July 19, 2010

3 Min Read

With no end in sight, flood waters continue to cause serious problems for a three-county area downstream from Falcon Dam on the Rio Grande, according to Texas AgriLife Extension Service personnel.

"Farm and ranch losses here in Starr County will easily climb into the millions," said Omar Montemayor, an AgriLife Extension agent in Rio Grande City.

To get a better handle on agricultural flood damage, Montemayor is asking Starr County farmers and ranchers to call his office to report their losses.

"If you've suffered agricultural losses in Starr County, please call our office at 956-487-2306," he said. "These would include losses to crop, livestock and structural damages, including farming equipment, fences, sheds, stables, pens and so forth."

Starr County is situated just south of Falcon Dam on the Rio Grande. Flood waters have covered an estimated 15,000 acres of crop and rangeland there, according to Ronnie Zamora, an AgriLife Extension agent-AgNR Cooperative Extension Program.

**Instructions:**
a - Rewrite the Starr County flood article from "With no end" up to and including "Rio Grande City.", changing "flood waters" to "floodwaters".
b - Continue the Starr County flood article from its last sentence.

**Information shown:**
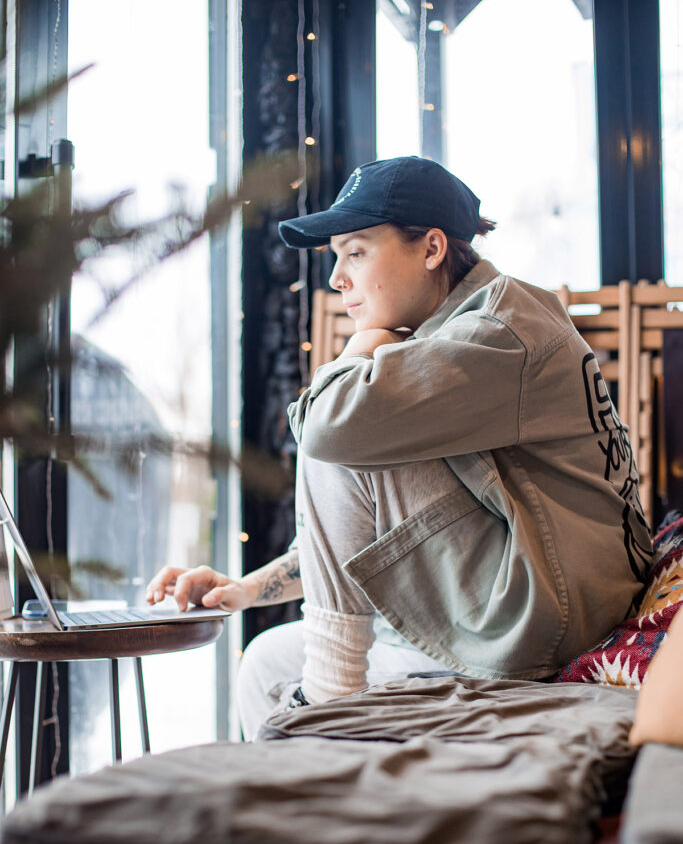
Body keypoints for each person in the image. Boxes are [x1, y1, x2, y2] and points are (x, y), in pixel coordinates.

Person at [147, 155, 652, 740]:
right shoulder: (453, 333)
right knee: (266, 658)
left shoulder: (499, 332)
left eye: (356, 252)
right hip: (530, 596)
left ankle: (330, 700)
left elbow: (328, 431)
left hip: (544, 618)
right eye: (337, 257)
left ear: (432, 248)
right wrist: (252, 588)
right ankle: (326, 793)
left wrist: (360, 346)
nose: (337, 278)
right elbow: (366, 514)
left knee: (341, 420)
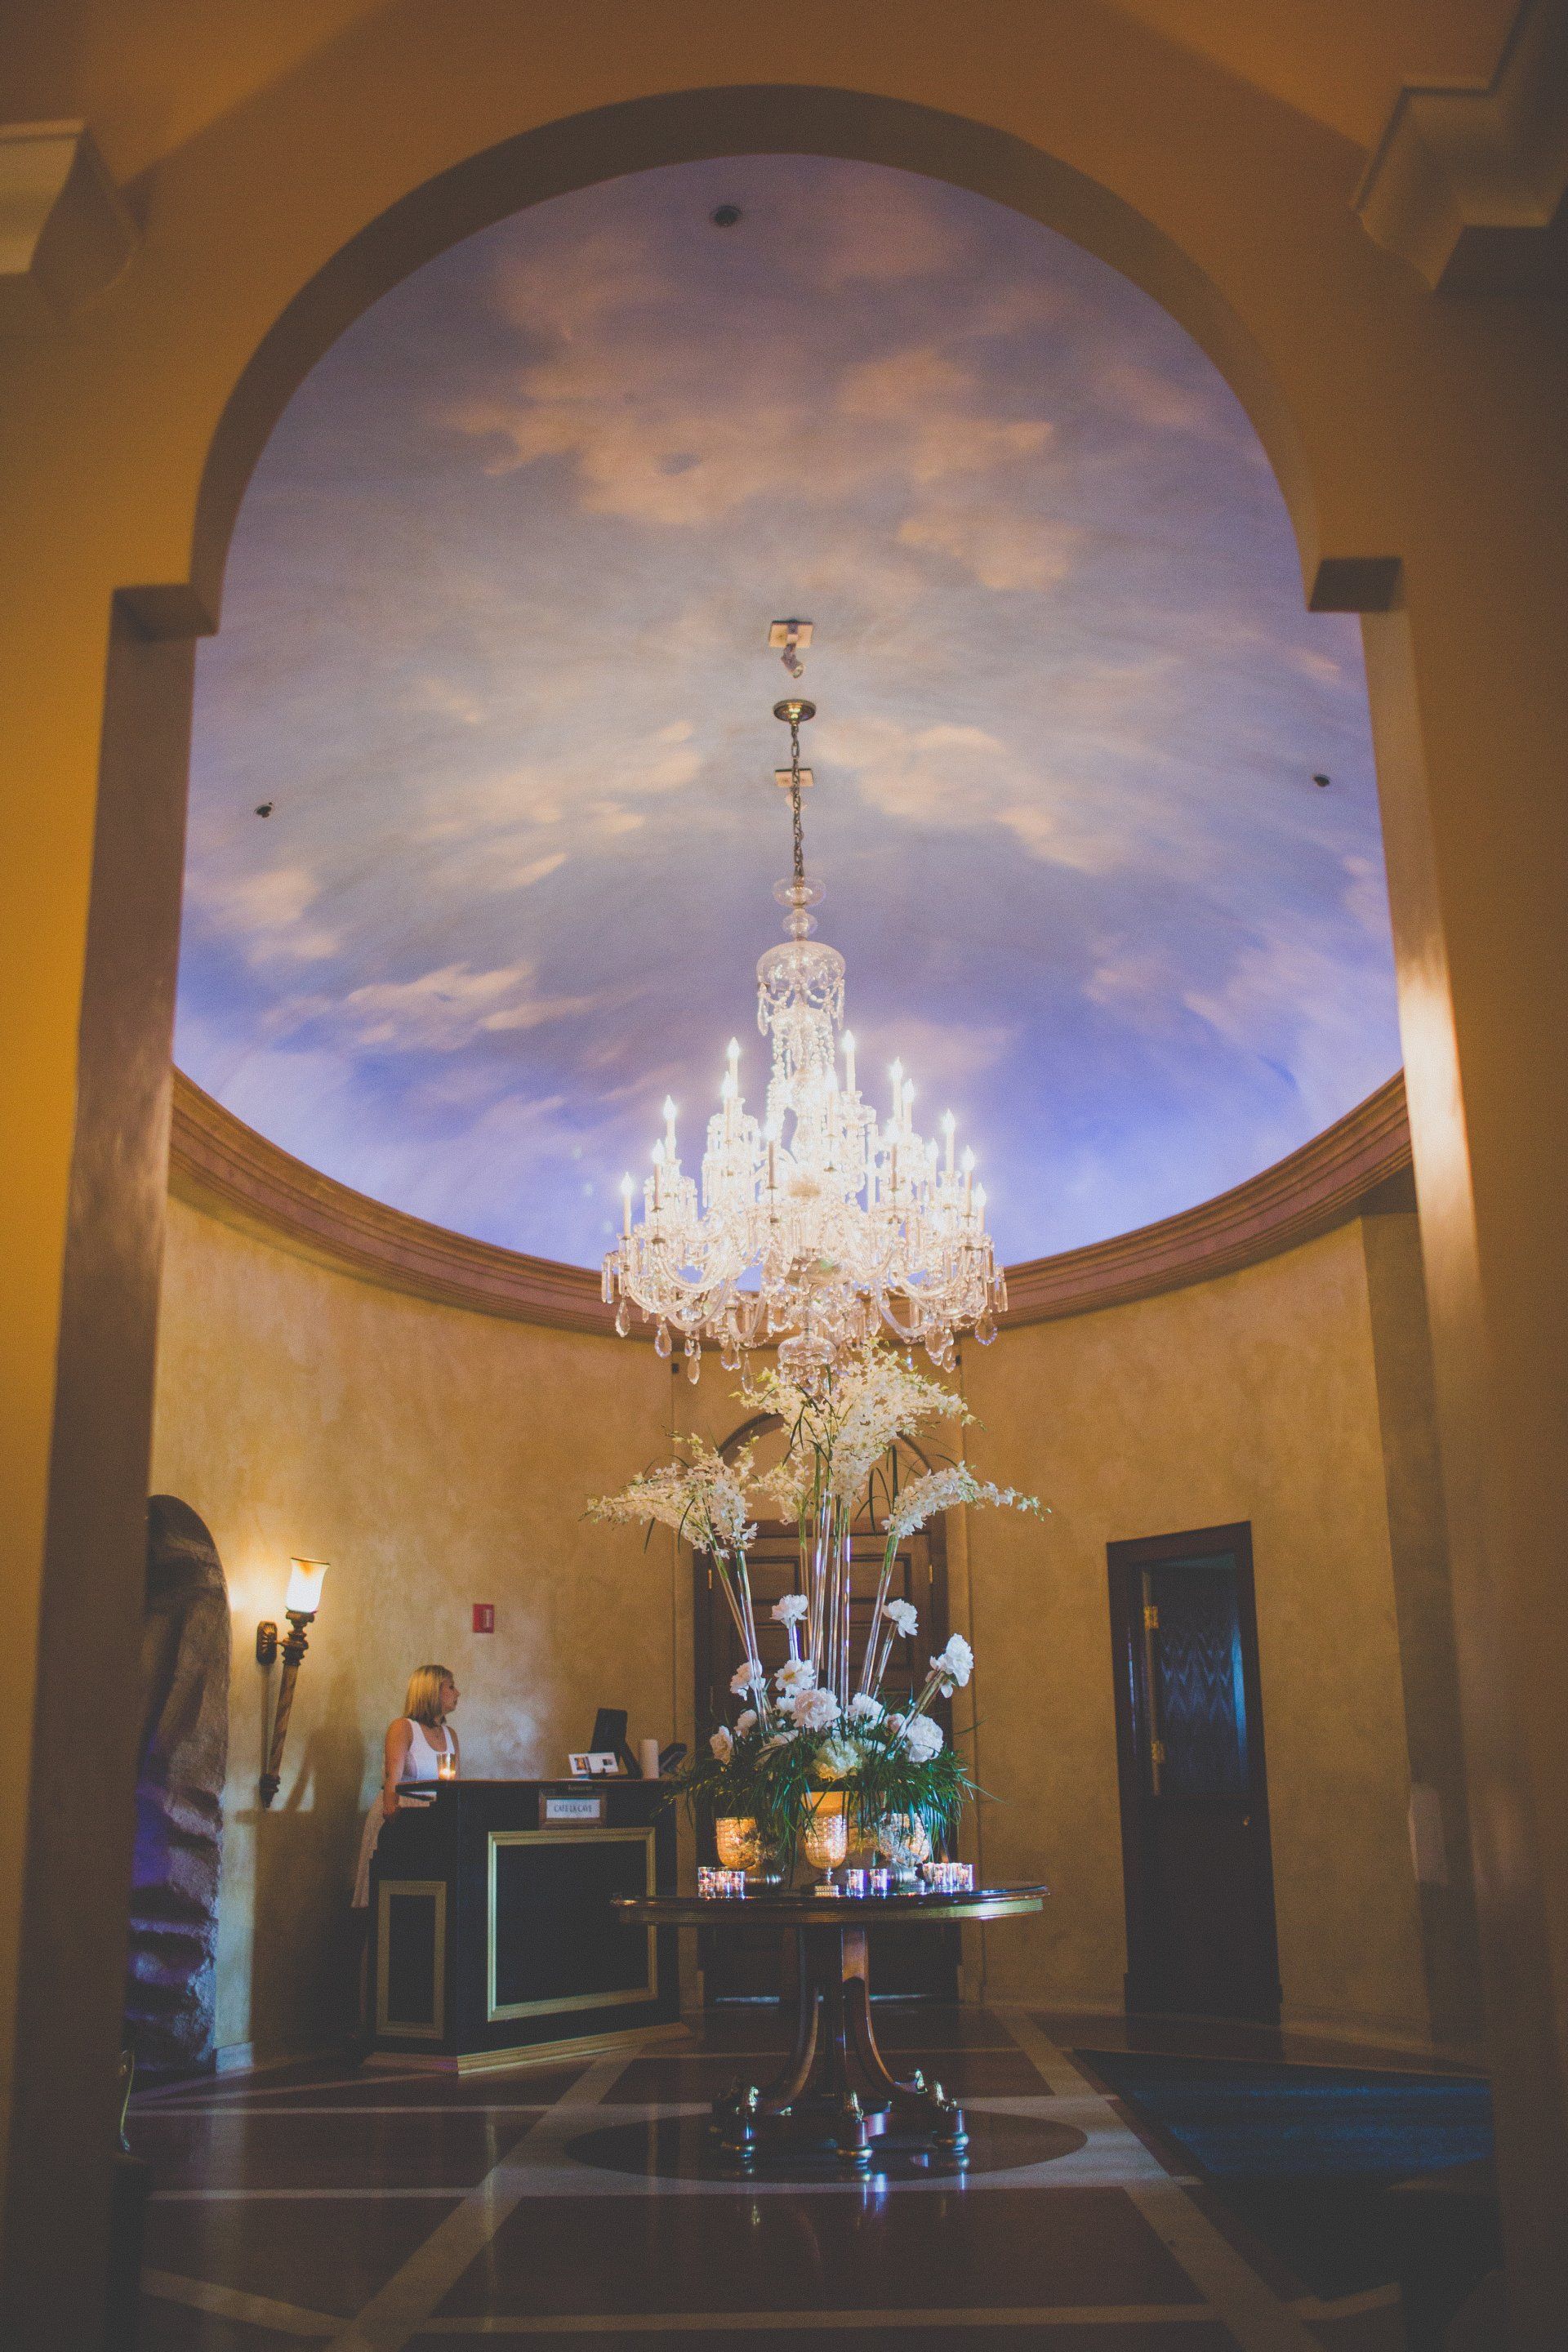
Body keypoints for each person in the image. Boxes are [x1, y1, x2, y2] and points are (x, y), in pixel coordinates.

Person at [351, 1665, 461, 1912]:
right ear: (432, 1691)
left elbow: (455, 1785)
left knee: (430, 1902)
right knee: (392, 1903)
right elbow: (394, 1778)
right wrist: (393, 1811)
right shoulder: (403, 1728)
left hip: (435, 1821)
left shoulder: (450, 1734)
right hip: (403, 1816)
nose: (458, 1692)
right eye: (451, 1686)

**Your written answers:**
a -
With no end in sight, floodwaters continue to cause serious problems for a three-county area downstream from Falcon Dam on the Rio Grande, according to Texas AgriLife Extension Service personnel.

"Farm and ranch losses here in Starr County will easily climb into the millions," said Omar Montemayor, an AgriLife Extension agent in Rio Grande City.

b -
"We had several thousand acres of corn, sorghum and cantaloupes that were ready for harvest before the flood,” Zamora said.

In addition to crop losses, growers will have to work the land once the flood waters are gone, Montemayor said.

"Of those 15,000 acres, some 10,000 acres will need land leveling due to the erosion and sediment from the flood," he said. "That will be another expense that growers will incur before they can do any fall or spring planting."

Reports of lost cattle, goats and horses are also being received, Montemayor said. "Cattle losses along the river could have been much higher, but for the last three or four years, we've had lots of fever tick problems in the area that's now flooded so lots of those cattle that had been treated and not quarantined had been moved out and sold," he said.

What the flood situation will do to the tick population is anybody's guess, he said. "Hopefully, they'll be washed out into the Gulf."

The flooding comes on the heels of Hurricane Alex, which made landfall in northern Mexico on June 30, and a tropical depression that followed shortly thereafter, according to Erasmo Yarrito Jr., Rio Grande water master for the Texas Commission on Environmental Quality’s.

"We've been working these flood waters since early July and we really don't know when this will all end," he said. "It's water coming in from Mexico as well as from Amistad Dam, further upstream, and it's quite a bit of water."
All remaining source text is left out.